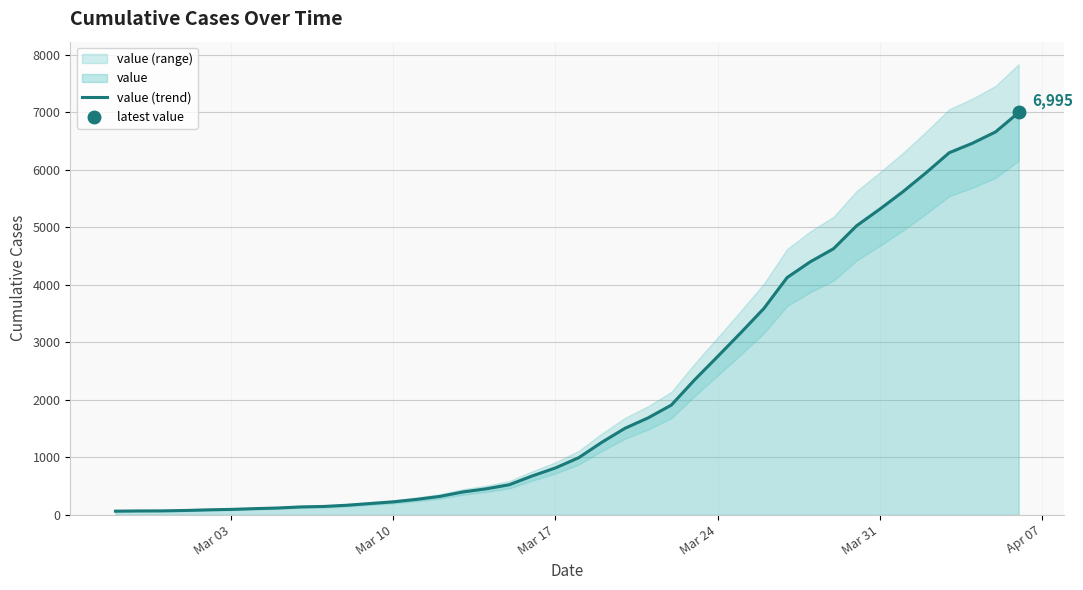

True or false: the data has more than 2 interior local peaks.

False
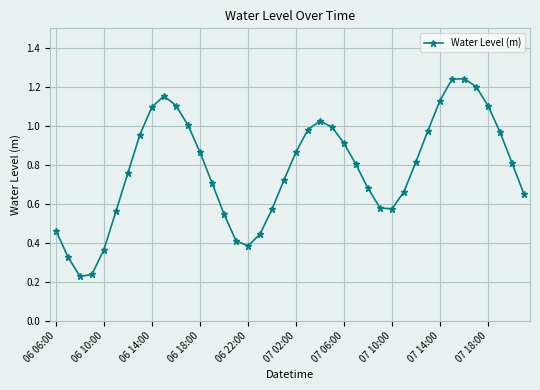

What is the sum of all values?

31.1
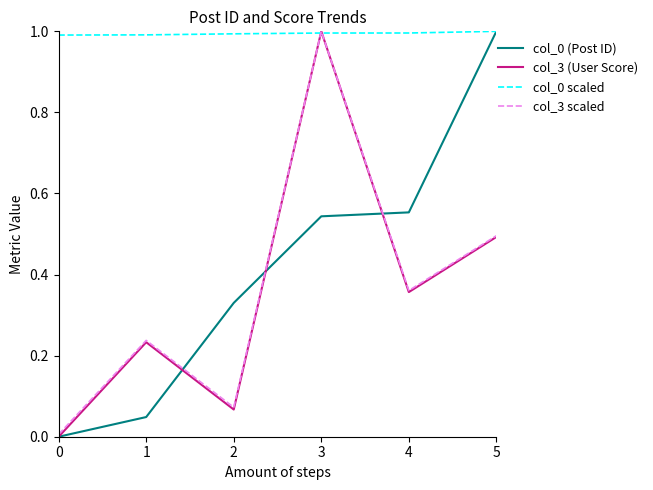

What is the total value across all series at 5?

3.0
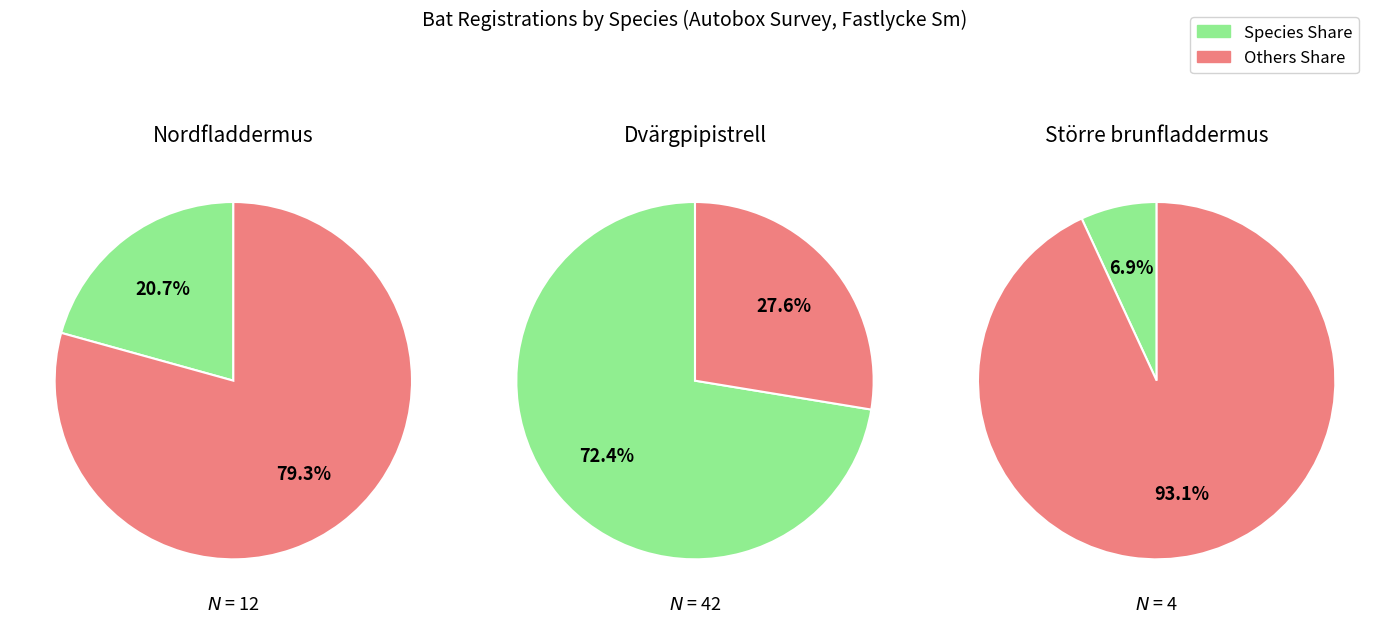

Count the number of slices in the pie.

3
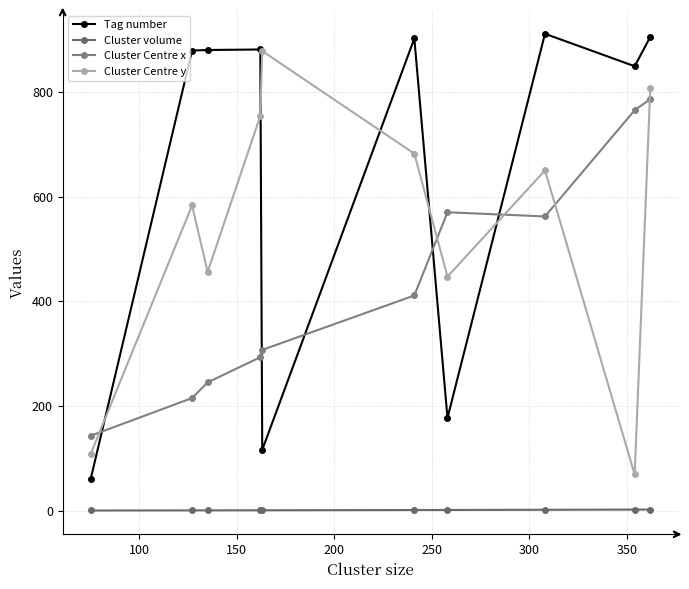

Which series has the largest total across all categories?

Tag number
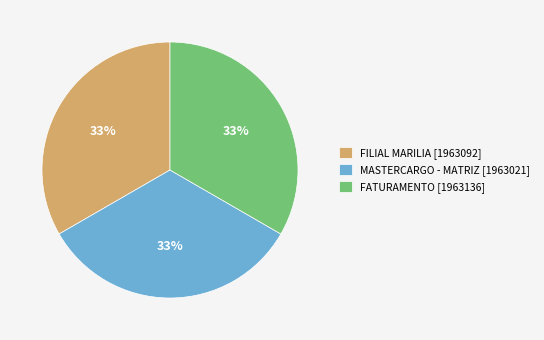

To the nearest percent, what percentage of the pie is MASTERCARGO - MATRIZ [1963021]?

33%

—————

§ WHAT TO WORK ON: Copy the data above word for word, leaving out the pictures.

§ RESULT OF THE EXERCISE:
True or false: the data has more than 2 interior local peaks.

False

What is the sum of all values?

31.1

What is the total value across all series at 5?

3.0

Count the number of slices in the pie.

3

Which series has the largest total across all categories?

Tag number

To the nearest percent, what percentage of the pie is MASTERCARGO - MATRIZ [1963021]?

33%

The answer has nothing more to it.